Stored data
[Start of Attachment]

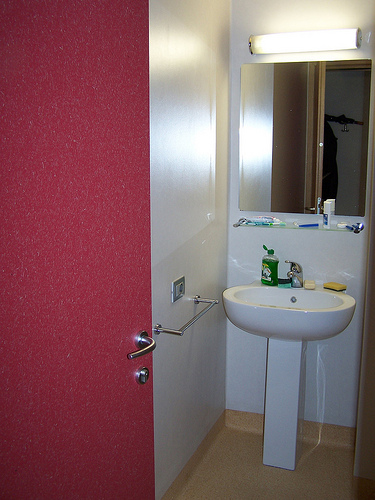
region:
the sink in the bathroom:
[213, 280, 357, 348]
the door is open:
[9, 18, 156, 496]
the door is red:
[4, 0, 155, 498]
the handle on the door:
[124, 336, 154, 360]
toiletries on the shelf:
[231, 210, 372, 231]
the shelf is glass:
[234, 221, 356, 232]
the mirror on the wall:
[244, 65, 365, 217]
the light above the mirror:
[240, 26, 365, 56]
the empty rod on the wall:
[153, 293, 220, 362]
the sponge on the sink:
[322, 277, 352, 295]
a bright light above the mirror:
[244, 20, 364, 59]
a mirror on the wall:
[232, 53, 374, 222]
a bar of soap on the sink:
[299, 277, 317, 292]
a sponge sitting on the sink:
[318, 278, 350, 294]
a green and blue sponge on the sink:
[274, 273, 296, 292]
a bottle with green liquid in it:
[255, 240, 282, 290]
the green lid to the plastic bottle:
[261, 244, 275, 256]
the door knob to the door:
[123, 326, 158, 363]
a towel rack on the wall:
[151, 288, 222, 342]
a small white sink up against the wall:
[210, 257, 357, 478]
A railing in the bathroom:
[157, 296, 215, 336]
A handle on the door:
[129, 333, 154, 356]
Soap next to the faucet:
[261, 245, 279, 285]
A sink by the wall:
[224, 260, 356, 473]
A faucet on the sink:
[284, 258, 304, 286]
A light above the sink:
[249, 29, 359, 55]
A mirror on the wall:
[237, 66, 368, 215]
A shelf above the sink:
[237, 214, 359, 230]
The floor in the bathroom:
[160, 423, 370, 498]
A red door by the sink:
[0, 1, 152, 499]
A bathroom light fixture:
[247, 28, 362, 53]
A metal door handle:
[126, 330, 156, 357]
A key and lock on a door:
[135, 366, 149, 382]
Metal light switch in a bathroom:
[170, 274, 186, 301]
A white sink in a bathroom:
[223, 280, 355, 468]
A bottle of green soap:
[259, 243, 278, 285]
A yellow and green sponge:
[322, 279, 346, 291]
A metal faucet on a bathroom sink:
[284, 259, 304, 286]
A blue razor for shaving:
[294, 221, 320, 228]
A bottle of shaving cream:
[321, 199, 331, 226]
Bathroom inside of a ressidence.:
[14, 15, 364, 481]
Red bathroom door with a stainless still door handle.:
[5, 2, 159, 498]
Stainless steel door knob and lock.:
[126, 323, 165, 395]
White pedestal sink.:
[220, 247, 356, 497]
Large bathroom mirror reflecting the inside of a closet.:
[225, 53, 371, 238]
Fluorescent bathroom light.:
[236, 23, 374, 64]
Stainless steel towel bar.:
[146, 287, 221, 366]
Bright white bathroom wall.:
[162, 14, 209, 467]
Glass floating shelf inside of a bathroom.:
[234, 198, 367, 247]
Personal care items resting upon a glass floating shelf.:
[227, 192, 372, 245]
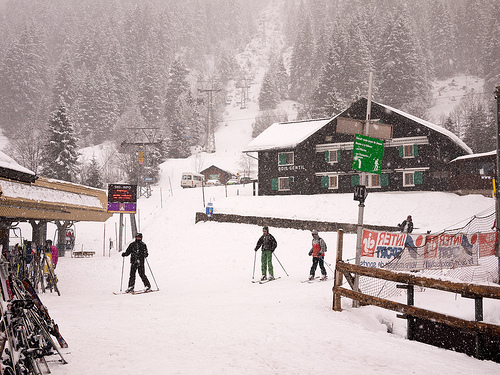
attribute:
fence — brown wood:
[332, 288, 494, 327]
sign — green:
[349, 127, 391, 172]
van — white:
[176, 169, 205, 190]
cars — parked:
[178, 170, 259, 188]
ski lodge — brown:
[236, 95, 484, 195]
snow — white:
[84, 291, 360, 372]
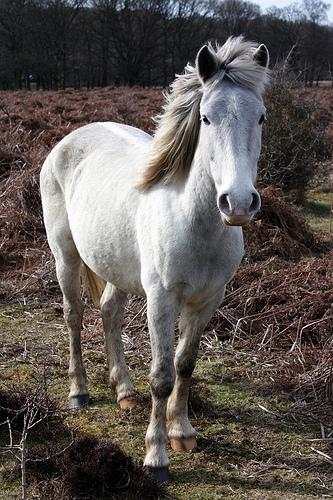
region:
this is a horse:
[26, 29, 283, 371]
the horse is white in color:
[14, 58, 278, 487]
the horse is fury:
[154, 92, 196, 178]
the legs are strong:
[141, 291, 207, 463]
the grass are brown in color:
[248, 251, 308, 355]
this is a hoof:
[176, 431, 195, 450]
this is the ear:
[193, 45, 221, 84]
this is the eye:
[196, 113, 215, 127]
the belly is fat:
[77, 189, 136, 259]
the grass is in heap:
[45, 88, 90, 120]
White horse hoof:
[170, 436, 198, 451]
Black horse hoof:
[143, 466, 174, 485]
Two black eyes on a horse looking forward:
[201, 112, 267, 128]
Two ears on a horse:
[194, 44, 270, 80]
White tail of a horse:
[81, 263, 107, 309]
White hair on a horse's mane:
[135, 38, 265, 195]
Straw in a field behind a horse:
[2, 85, 329, 134]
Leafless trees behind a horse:
[1, 1, 332, 86]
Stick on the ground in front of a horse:
[5, 404, 74, 497]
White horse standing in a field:
[34, 35, 271, 485]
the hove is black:
[69, 391, 105, 413]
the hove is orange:
[177, 432, 208, 454]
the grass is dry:
[259, 289, 317, 393]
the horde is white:
[43, 25, 260, 428]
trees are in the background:
[22, 14, 158, 80]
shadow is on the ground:
[219, 439, 315, 495]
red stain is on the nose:
[226, 207, 255, 218]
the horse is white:
[43, 53, 262, 470]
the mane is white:
[173, 90, 188, 159]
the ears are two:
[193, 36, 289, 81]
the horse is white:
[31, 57, 286, 464]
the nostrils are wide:
[202, 174, 260, 241]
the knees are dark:
[133, 348, 206, 403]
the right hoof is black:
[135, 454, 181, 492]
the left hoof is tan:
[164, 428, 215, 456]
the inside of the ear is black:
[186, 41, 223, 87]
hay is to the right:
[241, 270, 323, 379]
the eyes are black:
[162, 97, 276, 131]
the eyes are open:
[176, 95, 274, 135]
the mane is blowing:
[138, 17, 268, 191]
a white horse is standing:
[36, 32, 290, 489]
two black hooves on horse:
[66, 383, 180, 492]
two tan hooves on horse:
[117, 390, 200, 458]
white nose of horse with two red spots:
[214, 172, 262, 241]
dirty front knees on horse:
[139, 341, 202, 416]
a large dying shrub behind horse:
[222, 56, 329, 234]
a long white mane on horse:
[111, 30, 277, 204]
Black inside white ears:
[192, 42, 274, 96]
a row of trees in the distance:
[11, 3, 332, 103]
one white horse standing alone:
[30, 32, 293, 444]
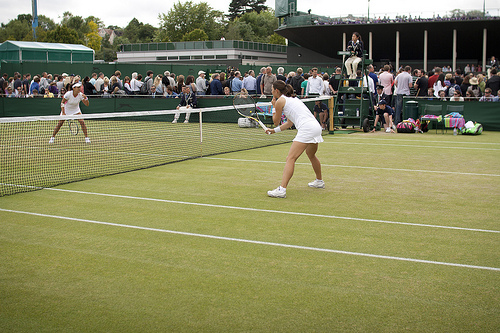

[End of Attachment]

**What you are asked to do**
Rewrite the whole listing with every "sink" replaced by "washbasin" and nothing else altered. Omit the pictures from your answer.

**Answer below**
region:
the washbasin in the bathroom:
[213, 280, 357, 348]
the door is open:
[9, 18, 156, 496]
the door is red:
[4, 0, 155, 498]
the handle on the door:
[124, 336, 154, 360]
toiletries on the shelf:
[231, 210, 372, 231]
the shelf is glass:
[234, 221, 356, 232]
the mirror on the wall:
[244, 65, 365, 217]
the light above the mirror:
[240, 26, 365, 56]
the empty rod on the wall:
[153, 293, 220, 362]
the sponge on the washbasin:
[322, 277, 352, 295]
a bright light above the mirror:
[244, 20, 364, 59]
a mirror on the wall:
[232, 53, 374, 222]
a bar of soap on the washbasin:
[299, 277, 317, 292]
a sponge sitting on the washbasin:
[318, 278, 350, 294]
a green and blue sponge on the washbasin:
[274, 273, 296, 292]
a bottle with green liquid in it:
[255, 240, 282, 290]
the green lid to the plastic bottle:
[261, 244, 275, 256]
the door knob to the door:
[123, 326, 158, 363]
a towel rack on the wall:
[151, 288, 222, 342]
a small white washbasin up against the wall:
[210, 257, 357, 478]
A railing in the bathroom:
[157, 296, 215, 336]
A handle on the door:
[129, 333, 154, 356]
Soap next to the faucet:
[261, 245, 279, 285]
A washbasin by the wall:
[224, 260, 356, 473]
A faucet on the washbasin:
[284, 258, 304, 286]
A light above the washbasin:
[249, 29, 359, 55]
A mirror on the wall:
[237, 66, 368, 215]
A shelf above the washbasin:
[237, 214, 359, 230]
The floor in the bathroom:
[160, 423, 370, 498]
A red door by the washbasin:
[0, 1, 152, 499]
A bathroom light fixture:
[247, 28, 362, 53]
A metal door handle:
[126, 330, 156, 357]
A key and lock on a door:
[135, 366, 149, 382]
Metal light switch in a bathroom:
[170, 274, 186, 301]
A white washbasin in a bathroom:
[223, 280, 355, 468]
A bottle of green soap:
[259, 243, 278, 285]
A yellow and green sponge:
[322, 279, 346, 291]
A metal faucet on a bathroom washbasin:
[284, 259, 304, 286]
A blue razor for shaving:
[294, 221, 320, 228]
A bottle of shaving cream:
[321, 199, 331, 226]
Bathroom inside of a ressidence.:
[14, 15, 364, 481]
Red bathroom door with a stainless still door handle.:
[5, 2, 159, 498]
Stainless steel door knob and lock.:
[126, 323, 165, 395]
White pedestal washbasin.:
[220, 247, 356, 497]
Large bathroom mirror reflecting the inside of a closet.:
[225, 53, 371, 238]
Fluorescent bathroom light.:
[236, 23, 374, 64]
Stainless steel towel bar.:
[146, 287, 221, 366]
Bright white bathroom wall.:
[162, 14, 209, 467]
Glass floating shelf inside of a bathroom.:
[234, 198, 367, 247]
Personal care items resting upon a glass floating shelf.:
[227, 192, 372, 245]
attribute:
fence — brown wood:
[332, 288, 494, 327]
sign — green:
[349, 127, 391, 172]
van — white:
[176, 169, 205, 190]
cars — parked:
[178, 170, 259, 188]
ski lodge — brown:
[236, 95, 484, 195]
snow — white:
[84, 291, 360, 372]
region:
this is a horse:
[26, 29, 283, 371]
the horse is white in color:
[14, 58, 278, 487]
the horse is fury:
[154, 92, 196, 178]
the legs are strong:
[141, 291, 207, 463]
the grass are brown in color:
[248, 251, 308, 355]
this is a hoof:
[176, 431, 195, 450]
this is the ear:
[193, 45, 221, 84]
this is the eye:
[196, 113, 215, 127]
the belly is fat:
[77, 189, 136, 259]
the grass is in heap:
[45, 88, 90, 120]
White horse hoof:
[170, 436, 198, 451]
Black horse hoof:
[143, 466, 174, 485]
Two black eyes on a horse looking forward:
[201, 112, 267, 128]
Two ears on a horse:
[194, 44, 270, 80]
White tail of a horse:
[81, 263, 107, 309]
White hair on a horse's mane:
[135, 38, 265, 195]
Straw in a field behind a horse:
[2, 85, 329, 134]
Leafless trees behind a horse:
[1, 1, 332, 86]
Stick on the ground in front of a horse:
[5, 404, 74, 497]
White horse standing in a field:
[34, 35, 271, 485]
the hove is black:
[69, 391, 105, 413]
the hove is orange:
[177, 432, 208, 454]
the grass is dry:
[259, 289, 317, 393]
the horde is white:
[43, 25, 260, 428]
trees are in the background:
[22, 14, 158, 80]
shadow is on the ground:
[219, 439, 315, 495]
red stain is on the nose:
[226, 207, 255, 218]
the horse is white:
[43, 53, 262, 470]
the mane is white:
[173, 90, 188, 159]
the ears are two:
[193, 36, 289, 81]
the horse is white:
[31, 57, 286, 464]
the nostrils are wide:
[202, 174, 260, 241]
the knees are dark:
[133, 348, 206, 403]
the right hoof is black:
[135, 454, 181, 492]
the left hoof is tan:
[164, 428, 215, 456]
the inside of the ear is black:
[186, 41, 223, 87]
hay is to the right:
[241, 270, 323, 379]
the eyes are black:
[162, 97, 276, 131]
the eyes are open:
[176, 95, 274, 135]
the mane is blowing:
[138, 17, 268, 191]
a white horse is standing:
[36, 32, 290, 489]
two black hooves on horse:
[66, 383, 180, 492]
two tan hooves on horse:
[117, 390, 200, 458]
white nose of horse with two red spots:
[214, 172, 262, 241]
dirty front knees on horse:
[139, 341, 202, 416]
a large dying shrub behind horse:
[222, 56, 329, 234]
a long white mane on horse:
[111, 30, 277, 204]
Black inside white ears:
[192, 42, 274, 96]
a row of trees in the distance:
[11, 3, 332, 103]
one white horse standing alone:
[30, 32, 293, 444]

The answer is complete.